Peas in a pod…or not
by Gavin Rich 24/01/2012, 10:32
It should be of concern to South African rugby that there could be a perception after Friday’s announcement of the new Springbok coach that they did not get the man they wanted.
And it should be of even greater concern to the office bearers at the South African Rugby Union that even their supposed second choice is understood to have required some brow beating and persuasion before eventually agreeing to do the job.
The Springbok coaching position should be one of the most coveted and sought after jobs in world rugby. But with Heyneke Meyer initially ruling himself out before being persuaded to put his name into the hat in December, and even then having to think long and hard before turning his back on the Bulls, and first choice Gert Smal understood to have opted to stay in Ireland rather than resist the overtures made by his former employers, it might not be an exaggeration to suggest it’s the job no-one wants.
It would be interesting to speculate on what would have happened had Meyer opted to turn down the position. Would Saru then have been forced to reappoint Peter de Villiers, who up to now is the only coach to have used a public forum to emphatically say he would like to do the job?
But we don’t have to speculate for it looks like Meyer is set to be announced as the new coach on Friday, thus righting the injustice that was done to him in 2008, when his achievement of being the first South African coach to engineer a Super Rugby triumph and his years of success at the Bulls were overlooked in the quest to break the mould of Springbok coaches.

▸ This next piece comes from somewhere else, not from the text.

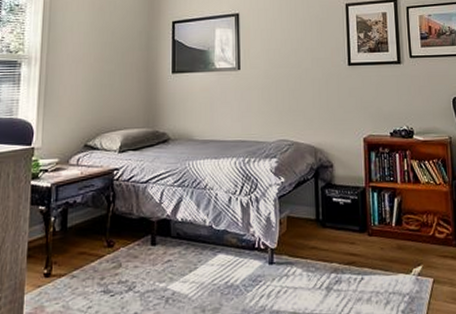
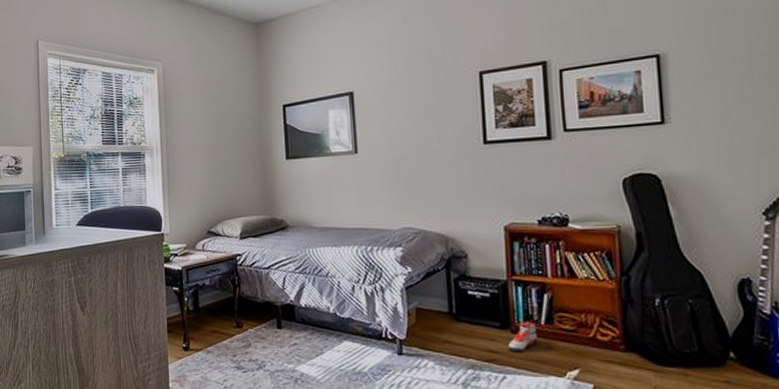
sneaker: none [365,223,390,254] -> present [508,321,538,352]

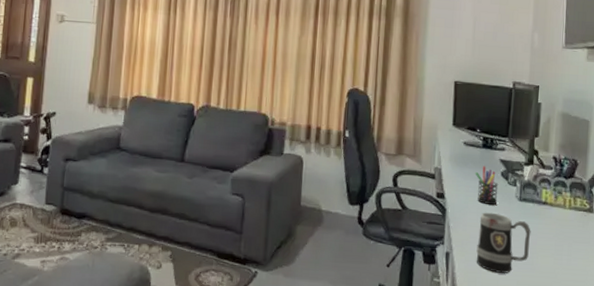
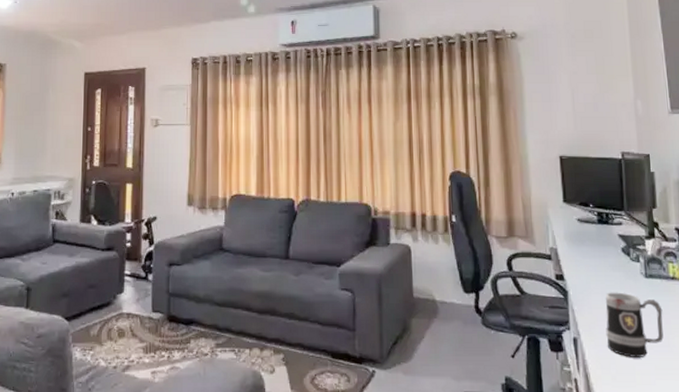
pen holder: present [475,166,499,206] -> none [593,243,622,284]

By appointing De Villiers the Saru chiefs broke that mould, and whatever you want to say about the soon to be ex-coach, he was very different from his predecessors. While the Springboks did not win the World Cup under him, he did appear to make the team appear more accessible to all the people of the country.
He won’t be remembered as a successful coach, but looking at the bigger picture, and accepting that South Africa has never been a normal country and still isn’t, his appointment might have been a necessary growing pain for our rugby.
Even his most acerbic critics would probably have to admit to amazement if they spent any time alone with De Villiers, as I did towards the latter part of his tenure.
“Mr De Villiers, Mr De Villiers, please can I have an autograph”, “Mr De Villiers, can I have a photograph with you please?” Indian waiters at a hotel in Umhlanga Rocks, security guards at a garage in Paarl, car guards in Port Elizabeth, elderly ladies in coffee shops, young mothers with kids walking down the street, newspaper vendors at traffic lights…they all fawned over De Villiers and gave him a status I did not notice when in the company of previous Bok coaches.
But while having De Villiers as the face of the team would have won the Boks new supporters from the sections of the population where they may have struggled for support previously, the Bok coach’s primary role is to coach the team to win. And in opting for Smal and Meyer as their primary candidates Saru made it clear where the emphasis will be from now.
Smal and Meyer are very much a return to the old mould, and in terms of their capacity to be colourful in their speech and prone to uttering the controversial statements which both anger and entertain, they are as different to De Villiers as Krakow is to Cape Town. Solid, earnest and dependable would doubtless be good ways of describing both, and compared to where we have just been, some would say that adds up to boring.
Yet while they appear to be two peas in a pod, that is not the case. Although Smal would make a strong Bok coach, as was argued in this column as long ago as early November, Meyer is the more dynamic, the one more likely to think out of the box and do something innovative and new.
In his time with the Bulls he was a trail-blazer in many different areas of rugby, not the least of them conditioning, and in the past I have lumped him together with Rassie Erasmus and Brendan Venter as being part of this country’s elite level of intellectual coaches.
All three of those guys have proven experience of building winning teams out of almost nothing, and Meyer’s absence from the coal-face of top level hands on coaching since 2008 was the only reservation anyone could have had over his ability to do the job.
If that concern proves irrelevant, Meyer has the rugby intellect to propel Bok rugby through that much spoken of “next step” that will enable the Boks to become more consistent challengers to the All Black right to be recognised as the world’s most dominant international team.